Effect of high temperature compressive deformation on microstructure and mechanical characteristics of closed cell AA6061-B4C-Gr nanoparticles hybrid composite foam

This study investigated the behavior of B4C-Gr nanoparticles filled aluminum alloy 6061 (AA 6061) syntactic foam under high temperature compressive deformation. The experiment examined varied strain rates (ranging from 0.001 to 1 s−1) and temperatures (changing between 100 to 250°C). Calcium carbonate powders are utilized as blowing agents in this process (CaCO3 3 wt% of composite with a 40–50 µm size). As leading and secondary reinforcing agents, boron carbide (B4C 0, 1, 3, and 6 wt% with 25 µm) and graphene nanoparticles (0.5 wt% with particle size 1–25 µm and thickness 1–15 nm particle size) were used.
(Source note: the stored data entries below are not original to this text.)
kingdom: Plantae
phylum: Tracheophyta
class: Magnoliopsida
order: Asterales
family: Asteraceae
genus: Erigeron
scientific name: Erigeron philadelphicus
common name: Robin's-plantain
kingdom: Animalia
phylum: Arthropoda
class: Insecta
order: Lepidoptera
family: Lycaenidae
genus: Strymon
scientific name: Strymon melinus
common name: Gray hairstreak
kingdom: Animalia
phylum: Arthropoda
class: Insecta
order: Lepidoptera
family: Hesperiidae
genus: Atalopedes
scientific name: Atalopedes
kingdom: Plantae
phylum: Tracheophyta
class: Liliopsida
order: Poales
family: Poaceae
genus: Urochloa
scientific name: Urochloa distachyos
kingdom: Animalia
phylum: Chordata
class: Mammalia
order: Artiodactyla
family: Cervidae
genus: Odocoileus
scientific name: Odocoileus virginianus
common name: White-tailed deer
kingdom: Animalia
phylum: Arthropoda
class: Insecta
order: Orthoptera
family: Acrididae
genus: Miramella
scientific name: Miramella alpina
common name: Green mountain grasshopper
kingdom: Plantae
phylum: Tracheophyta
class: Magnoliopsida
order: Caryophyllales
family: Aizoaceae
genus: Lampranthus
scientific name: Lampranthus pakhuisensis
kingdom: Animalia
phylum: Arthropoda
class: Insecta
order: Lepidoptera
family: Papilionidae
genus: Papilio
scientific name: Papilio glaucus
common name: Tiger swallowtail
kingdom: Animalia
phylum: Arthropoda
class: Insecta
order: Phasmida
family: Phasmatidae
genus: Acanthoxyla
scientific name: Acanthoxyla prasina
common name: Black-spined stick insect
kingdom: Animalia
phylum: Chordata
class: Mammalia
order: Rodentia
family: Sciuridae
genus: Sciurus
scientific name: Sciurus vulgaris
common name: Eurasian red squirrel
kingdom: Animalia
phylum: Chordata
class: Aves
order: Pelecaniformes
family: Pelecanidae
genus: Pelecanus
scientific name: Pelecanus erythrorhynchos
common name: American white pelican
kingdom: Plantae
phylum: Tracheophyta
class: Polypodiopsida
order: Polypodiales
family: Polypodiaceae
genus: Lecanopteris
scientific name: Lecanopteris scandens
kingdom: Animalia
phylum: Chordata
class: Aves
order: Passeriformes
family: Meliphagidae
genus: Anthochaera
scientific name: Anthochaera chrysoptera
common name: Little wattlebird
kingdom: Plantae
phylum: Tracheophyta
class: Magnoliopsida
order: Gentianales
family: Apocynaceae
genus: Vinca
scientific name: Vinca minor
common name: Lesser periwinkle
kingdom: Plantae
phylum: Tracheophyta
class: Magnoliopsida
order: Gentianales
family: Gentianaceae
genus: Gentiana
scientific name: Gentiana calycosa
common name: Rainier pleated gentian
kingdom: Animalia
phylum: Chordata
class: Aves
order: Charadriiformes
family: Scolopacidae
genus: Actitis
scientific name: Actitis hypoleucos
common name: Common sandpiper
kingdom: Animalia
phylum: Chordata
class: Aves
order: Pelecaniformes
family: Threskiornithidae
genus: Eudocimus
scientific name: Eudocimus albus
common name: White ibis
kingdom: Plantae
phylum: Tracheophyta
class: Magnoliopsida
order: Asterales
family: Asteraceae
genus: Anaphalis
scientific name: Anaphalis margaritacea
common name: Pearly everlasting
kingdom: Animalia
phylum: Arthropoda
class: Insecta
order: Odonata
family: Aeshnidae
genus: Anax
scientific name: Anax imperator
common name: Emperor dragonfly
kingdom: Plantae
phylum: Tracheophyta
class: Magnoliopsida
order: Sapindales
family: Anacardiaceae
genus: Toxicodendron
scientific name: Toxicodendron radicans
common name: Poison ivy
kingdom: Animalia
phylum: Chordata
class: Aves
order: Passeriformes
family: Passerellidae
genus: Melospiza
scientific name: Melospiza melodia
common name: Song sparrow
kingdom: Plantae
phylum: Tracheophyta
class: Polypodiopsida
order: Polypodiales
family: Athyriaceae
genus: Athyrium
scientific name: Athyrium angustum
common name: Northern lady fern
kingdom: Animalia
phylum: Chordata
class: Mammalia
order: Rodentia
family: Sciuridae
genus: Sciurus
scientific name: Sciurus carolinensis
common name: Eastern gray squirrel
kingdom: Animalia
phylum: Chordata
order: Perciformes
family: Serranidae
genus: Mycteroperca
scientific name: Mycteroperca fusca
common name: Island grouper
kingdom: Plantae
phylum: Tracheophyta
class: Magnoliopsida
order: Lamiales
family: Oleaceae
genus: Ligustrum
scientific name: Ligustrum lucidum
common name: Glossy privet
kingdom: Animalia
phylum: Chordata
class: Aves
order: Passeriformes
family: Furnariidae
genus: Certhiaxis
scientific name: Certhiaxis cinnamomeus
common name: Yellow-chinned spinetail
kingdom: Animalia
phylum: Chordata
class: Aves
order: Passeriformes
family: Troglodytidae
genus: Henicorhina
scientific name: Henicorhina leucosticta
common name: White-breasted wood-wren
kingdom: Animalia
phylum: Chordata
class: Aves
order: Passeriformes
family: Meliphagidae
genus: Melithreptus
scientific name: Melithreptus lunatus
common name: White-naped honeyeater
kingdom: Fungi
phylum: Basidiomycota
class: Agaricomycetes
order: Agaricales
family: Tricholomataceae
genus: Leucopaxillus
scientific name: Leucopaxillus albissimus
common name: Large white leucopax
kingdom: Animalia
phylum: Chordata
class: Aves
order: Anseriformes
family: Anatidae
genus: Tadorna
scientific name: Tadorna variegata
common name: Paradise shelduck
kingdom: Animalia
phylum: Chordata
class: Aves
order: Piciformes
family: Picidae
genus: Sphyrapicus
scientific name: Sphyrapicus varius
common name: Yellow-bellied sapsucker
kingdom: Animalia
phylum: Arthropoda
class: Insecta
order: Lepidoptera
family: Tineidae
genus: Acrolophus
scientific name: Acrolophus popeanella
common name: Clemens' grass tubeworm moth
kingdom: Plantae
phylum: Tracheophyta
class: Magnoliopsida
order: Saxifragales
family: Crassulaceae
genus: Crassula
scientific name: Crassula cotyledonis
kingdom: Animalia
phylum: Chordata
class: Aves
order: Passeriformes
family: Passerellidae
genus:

The amounts of densification strain, energy absorption capacity, and plateau stress were determined by analyzing stress-strain curves obtained under different conditions of temperature, strain rate, and relative density. The plateau stress diminishes with temperature regardless of the strain rate. The densification strain stays constant regardless of the strain rate, but slightly rises with temperature. It was determined that the plateau stress and energy absorption capacity both increased with increasing strain rate and relative density. Lower relative densities were more affected by temperature than higher ones by both plateau stress and energy absorption capacity. While the relative density remained unchanged, the densification strain remained rather consistent throughout a range of strain rates. •The hybrid composite foams are produced by combining AA 6061 with B4C and Gr nanoparticles, ensuring that the nanoparticles are uniformly dispersed.•Explored the characteristics of microstructure and compressive properties and established empirical correlations among modulus, strength, energy absorption, and densification strain.•An in-depth examination of the compressive strength and energy absorption capabilities of AA 6061 hybrid composite foams, with a focus on how these properties are influenced by temperature and strain rate.•Significant improvements in strength and modulus were seen when B4C and Gr nanoparticles were combined.